Arbitral Proceedings: Natural Justice and Equal Treatment to all Parties

In the realm of Alternative Dispute Resolution, Section 18 of the Arbitration and Conciliation Act, 1996, serves as the "Magna Carta" of arbitral proceedings. It states that the parties shall be treated with equality and each party shall be given a full opportunity to present their case.

This provision incorporates the core tenets of Natural Justice into the private dispute resolution process, ensuring that the flexibility of arbitration does not descend into arbitrariness.

1. The Twin Pillars of Natural Justice

The conduct of arbitral proceedings is guided by two fundamental principles of natural justice:

  1. Audi Alteram Partem (Hear the Other Side): No man should be condemned unheard. In arbitration, this means the tribunal must ensure that every piece of evidence or submission made by one party is shared with the other, allowing them a chance to respond.

  2. Nemo Judex in Causa Sua (No one should be a judge in their own cause): This ensures the impartiality and independence of the arbitrator. If an arbitrator has a conflict of interest, they are disqualified under Section 12 and the Fifth/Seventh Schedules of the Act.

2. Equal Treatment under Section 18

Equal treatment does not just mean giving both parties the same amount of time; it means providing a "level playing field."

  • Access to Evidence: If the tribunal appoints an expert under Section 26, both parties must have the opportunity to put questions to that expert and present their own expert witnesses on the same point.

  • Notice of Hearings: Under Section 24, parties must be given sufficient advance notice of any hearing or any meeting of the tribunal for the inspection of documents, goods, or property.
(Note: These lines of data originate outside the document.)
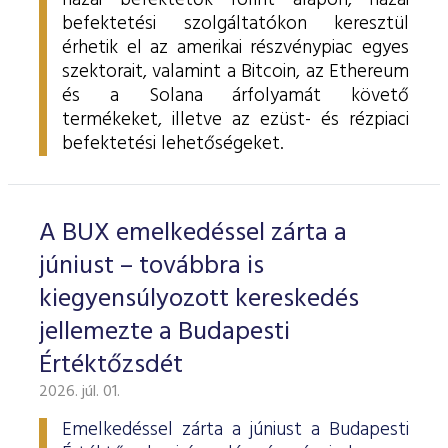
hazai befektetők forint alapon, hazai
befektetési szolgáltatókon keresztül
érhetik el az amerikai részvénypiac egyes
szektorait, valamint a Bitcoin, az Ethereum
és a Solana árfolyamát követő
termékeket, illetve az ezüst- és rézpiaci
befektetési lehetőségeket.
A BUX emelkedéssel zárta a
júniust – továbbra is
kiegyensúlyozott kereskedés
jellemezte a Budapesti
Értéktőzsdét
2026. júl. 01.
Emelkedéssel zárta a júniust a Budapesti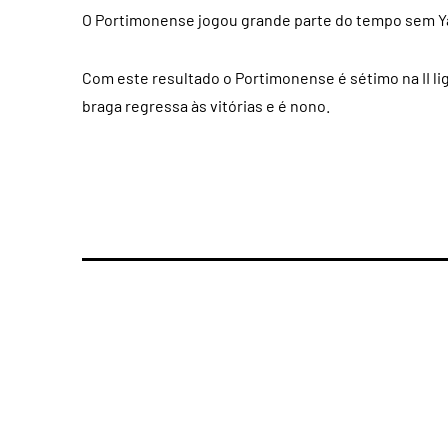
O Portimonense jogou grande parte do tempo sem Ya
Com este resultado o Portimonense é sétimo na II li
braga regressa às vitórias e é nono.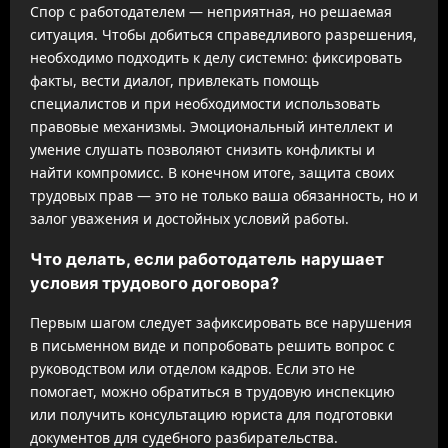
Спор с работодателем — неприятная, но решаемая
ситуация. Чтобы добиться справедливого разрешения,
необходимо подходить к делу системно: фиксировать
факты, вести диалог, привлекать помощь
специалистов и при необходимости использовать
правовые механизмы. Эмоциональный интеллект и
умение слушать позволяют снизить конфликты и
найти компромисс. В конечном итоге, защита своих
трудовых прав — это не только ваша обязанность, но и
залог уважения и достойных условий работы.
Что делать, если работодатель нарушает
условия трудового договора?
Первым шагом следует зафиксировать все нарушения
в письменном виде и попробовать решить вопрос с
руководством или отделом кадров. Если это не
помогает, можно обратиться в трудовую инспекцию
или получить консультацию юриста для подготовки
документов для судебного разбирательства.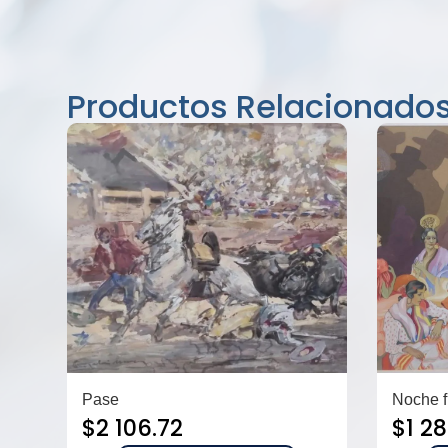
Productos Relacionado
Pase
Noche 
$
2 106.72
$
1 2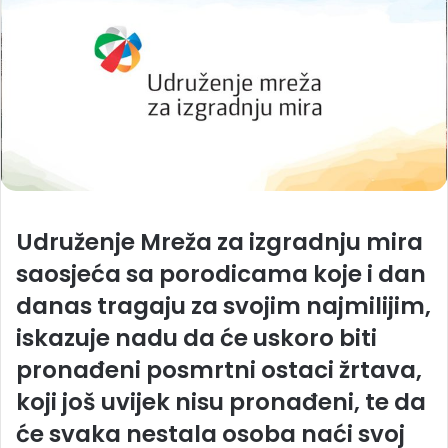
Udruženje Mreža za izgradnju mira
saosjeća sa porodicama koje i dan
danas tragaju za svojim najmilijim,
iskazuje nadu da će uskoro biti
pronađeni posmrtni ostaci žrtava,
koji još uvijek nisu pronađeni, te da
će svaka nestala osoba naći svoj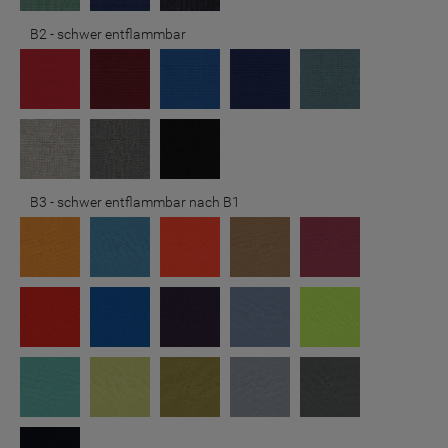
B2 - schwer entflammbar
B3 - schwer entflammbar nach B1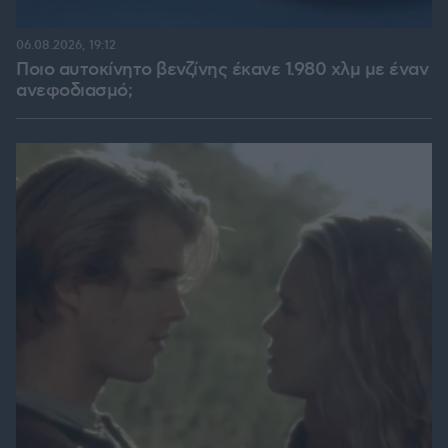
06.08.2026, 19:12
Ποιο αυτοκίνητο βενζίνης έκανε 1.980 χλμ με έναν
ανεφοδιασμό;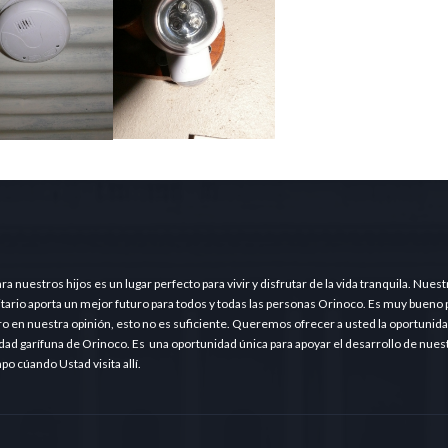
nuestros hijos es un lugar perfecto para vivir y disfrutar de la vida tranquila. Nuest
tario aporta un mejor futuro para todos y todas las personas Orinoco. Es muy bueno 
ero en nuestra opinión, esto no es suficiente. Queremos ofrecer a usted la oportunid
idad garífuna de Orinoco. Es una oportunidad única para apoyar el desarrollo de nues
o cúando Ustad visita allí.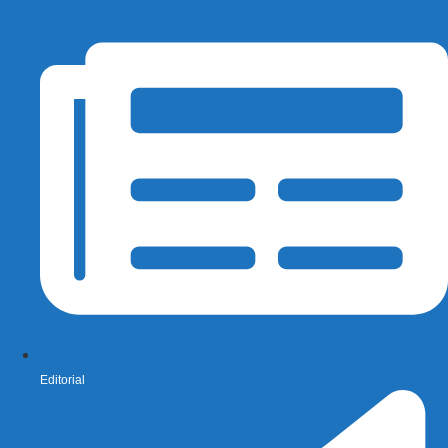
Editorial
  • Communication: Any statement, document, or application supplied to the tribunal by one party must be communicated to the other party. Similarly, any expert report or evidentiary document on which the tribunal relies must be shared with both sides.

3. Flexibility vs. Natural Justice (Section 19)

While Section 19 explicitly states that the Arbitral Tribunal is not bound by the technical rules of the Code of Civil Procedure, 1908 or the Indian Evidence Act, 1872, this does not mean the tribunal can ignore the principles of natural justice.

The flexibility of the procedure is intended to provide speed, but it is always subject to the mandatory requirement of fairness. A tribunal that decides a case based on a document not shown to one party, or conducts a hearing behind the back of a party, is said to have committed "misconduct," and its award can be set aside under Section 34.

4. Consequences of Violation

If a tribunal fails to treat parties equally or violates natural justice:

  • Setting Aside the Award: Under Section 34(2)(a)(iii), the court can set aside an award if the party making the application was "otherwise unable to present his case."

  • Public Policy: A violation of natural justice is considered a contravention of the Fundamental Policy of Indian Law, which is a ground for setting aside an award under the "Public Policy" head.

5. Judicial Interpretation

In the landmark case of Sohan Lal Gupta v. Asha Devi Gupta, the Supreme Court emphasized that:

"The state of the law is that an arbitrator is a judge of the parties’ choice. He must, therefore, act judicially. A reasonable opportunity of being heard must be afforded to the parties."

Similarly, in ONGC v. Saw Pipes, the court reinforced that a "patently illegal" award—which includes an award passed in violation of the principles of natural justice—cannot be allowed to stand.

Summary

The basis of arbitral proceedings is a delicate balance between Party Autonomy and Procedural Fairness. While parties can choose the rules, the law (through Section 18) ensures that those rules never override the basic human right to a fair and equal hearing.